Les secteurs liés à l’économie verte et à la santé enregistrent les intentions de création les plus dynamiques, portés par de nouveaux dispositifs d’accompagnement étudiant. Les plateformes de suivi statistique, dont barometre-entreprendre.fr, proposent désormais des outils d’aide à la décision personnalisés, adaptés à une génération de porteurs de projets en quête de données ciblées.
Ce que révèle le baromètre Entreprendre 2026 : chiffres clés, freins et dynamiques émergentes
La dernière édition de barometre-entreprendre.fr livre un éclairage précis sur l’état de l’entrepreneuriat français en 2026. Face au flot de données, cette plateforme parvient à capter la réalité du terrain et à mettre en avant les véritables freins qui dessinent la frontière entre l’envie d’agir et le passage à l’acte. L’effervescence est là, mais personne n’ignore la densité des obstacles.
Parmi les moins de 30 ans, 41 % envisagent sérieusement de lancer leur propre activité. Mais devenir indépendant ne s’improvise pas : manque de trésorerie, démarches interminables, peur de l’échec… La photographie du baromètre parle clair : 62 % des femmes placent l’accès au financement au sommet de leur liste d’empêchements, un chiffre en hausse. L’isolement, le doute et la crainte d’être jugé freinent également nombre de primo-entrepreneurs.

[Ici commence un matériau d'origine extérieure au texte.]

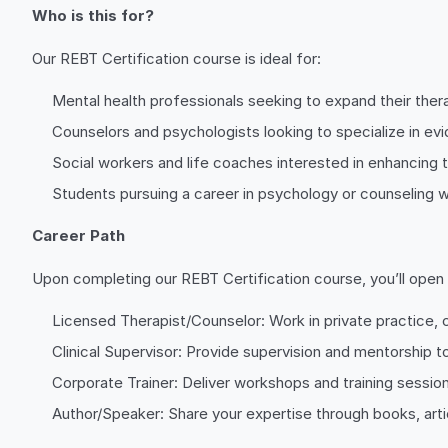
Who is this for?
Our REBT Certification course is ideal for:
Mental health professionals seeking to expand their thera
Counselors and psychologists looking to specialize in e
Social workers and life coaches interested in enhancing t
Students pursuing a career in psychology or counseling w
Career Path
Upon completing our REBT Certification course, you’ll open d
Licensed Therapist/Counselor: Work in private practice, c
Clinical Supervisor: Provide supervision and mentorship to
Corporate Trainer: Deliver workshops and training session
Author/Speaker: Share your expertise through books, articl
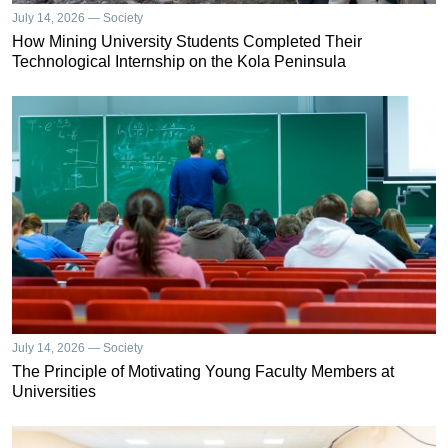
July 14, 2026 — Society
How Mining University Students Completed Their
Technological Internship on the Kola Peninsula
July 14, 2026 — Society
The Principle of Motivating Young Faculty Members at
Universities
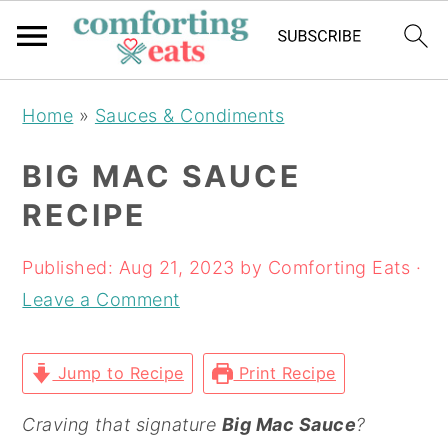
Skip
Skip
Skip
Home
»
Sauces & Condiments
to
to
to
primary
main
primary
BIG MAC SAUCE
navigation
content
sidebar
RECIPE
Published:
Aug 21, 2023
by
Comforting Eats
·
Leave a Comment
Jump to Recipe
Print Recipe
Craving that signature
Big Mac Sauce
?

Dans le détail, l’étude révèle l’évolution des ambitions. Beaucoup choisissent désormais la transition écologique ou la santé : deux domaines stimulés par de nouveaux accompagnements. Les solutions développées par barometre-entreprendre, simulateurs de business plan, conseils personnalisés, offrent un peu de clarté à ceux qui veulent tenter l’aventure, mais l’impression de barrière persiste pour beaucoup.

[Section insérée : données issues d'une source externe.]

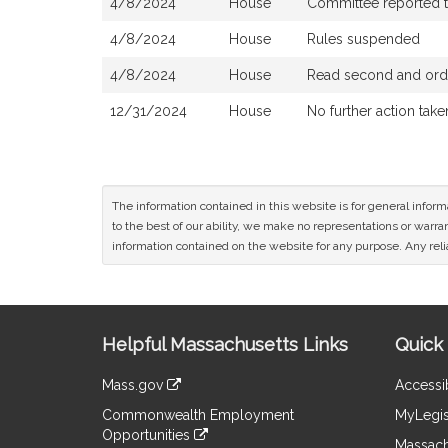
4/8/2024
House
Committee reported tha
4/8/2024
House
Rules suspended
4/8/2024
House
Read second and orde
12/31/2024
House
No further action take
The information contained in this website is for general infor
to the best of our ability, we make no representations or warrant
information contained on the website for any purpose. Any relia
Site
Helpful Massachusetts Links
Quick 
Information
Mass.gov
Accessib
&
link
Commonwealth Employment
MyLegis
to
Links
Opportunities
an
Massach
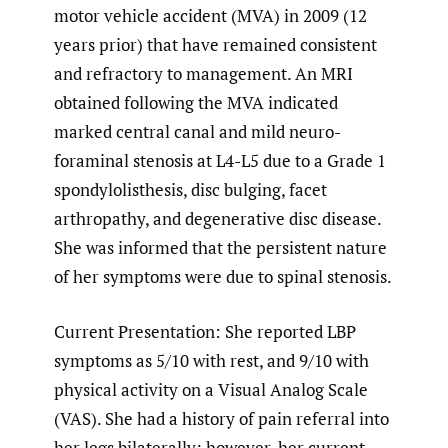
motor vehicle accident (MVA) in 2009 (12
years prior) that have remained consistent
and refractory to management. An MRI
obtained following the MVA indicated
marked central canal and mild neuro-
foraminal stenosis at L4-L5 due to a Grade 1
spondylolisthesis, disc bulging, facet
arthropathy, and degenerative disc disease.
She was informed that the persistent nature
of her symptoms were due to spinal stenosis.
Current Presentation: She reported LBP
symptoms as 5/10 with rest, and 9/10 with
physical activity on a Visual Analog Scale
(VAS). She had a history of pain referral into
her legs bilaterally; however, her current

| Chiffres clés | Évolution 2025-2026 |
|---|---|
| Intentions de création chez les moins de 30 ans | +4 points |
| Femmes citant le financement comme frein | +5 points |
| Projets dans la santé et l’économie verte | +7 % |
Ce ressenti grandissant de difficultés rappelle que la volonté ne se transforme pas automatiquement en projet abouti. Derrière la montée des intentions, un nouveau paysage se dessine, fait de complexité : multiplicité des freins, exigence d’un accompagnement à la carte, besoin d’outils adaptés pour oser franchir le premier pas.
Étudiants, femmes, nouveaux secteurs : quelles opportunités concrètes pour entreprendre en 2026 ?
Le panorama tiré par barometre-entreprendre.fr pour 2026 met en avant la montée en puissance des étudiants et des femmes dans le paysage de la création d’entreprise. Leur progression se confirme, portée par des envies fortes d’autonomie et par l’éclosion d’environnements plus accessibles. Du côté féminin, les nouvelles entreprises fleurissent dans la transition écologique, les services à la personne et différents projets à impact. Le désir de transformer son idée en activité se diffuse, même si le financement reste souvent la marche la plus haute à franchir.
Pour les étudiants, les secteurs de l’intelligence artificielle, de la santé ou de l’économie circulaire suscitent beaucoup d’engagements. Structures universitaires, incubateurs et concours spécialisés forment de véritables viviers de créateurs. Voici quelques domaines où de réelles perspectives apparaissent :
- Services à la personne et silver economy qui accompagnent une population vieillissante sur l’ensemble du territoire
- Économie circulaire en réponse à un contexte législatif plus incitatif et à la montée des attentes environnementales
- Mise en œuvre de l’intelligence artificielle dans la santé et l’agriculture, du diagnostic au conseil agronomique
Côté financement, les porteurs de projet multiplient les voies d’accès. Le financement participatif gagne du terrain aux côtés des établissements bancaires classiques. Selon la fédération bancaire, la part des initiatives venues du monde rural augmente elle aussi : la création d’entreprise ne se cantonne plus aux métropoles. La diversité de profils, l’essor des nouveaux secteurs et la détermination renouvelée des femmes comme des étudiants composent un tissu entrepreneurial singulièrement enrichi, mûr pour transformer la donne.
Aller vers l’entrepreneuriat, c’est avancer en terrain accidenté, inventer ses propres appuis, parfois à contre-temps. À voir comment, dans ce mouvement, la relève saura imposer ses couleurs pour transformer durablement le jeu économique.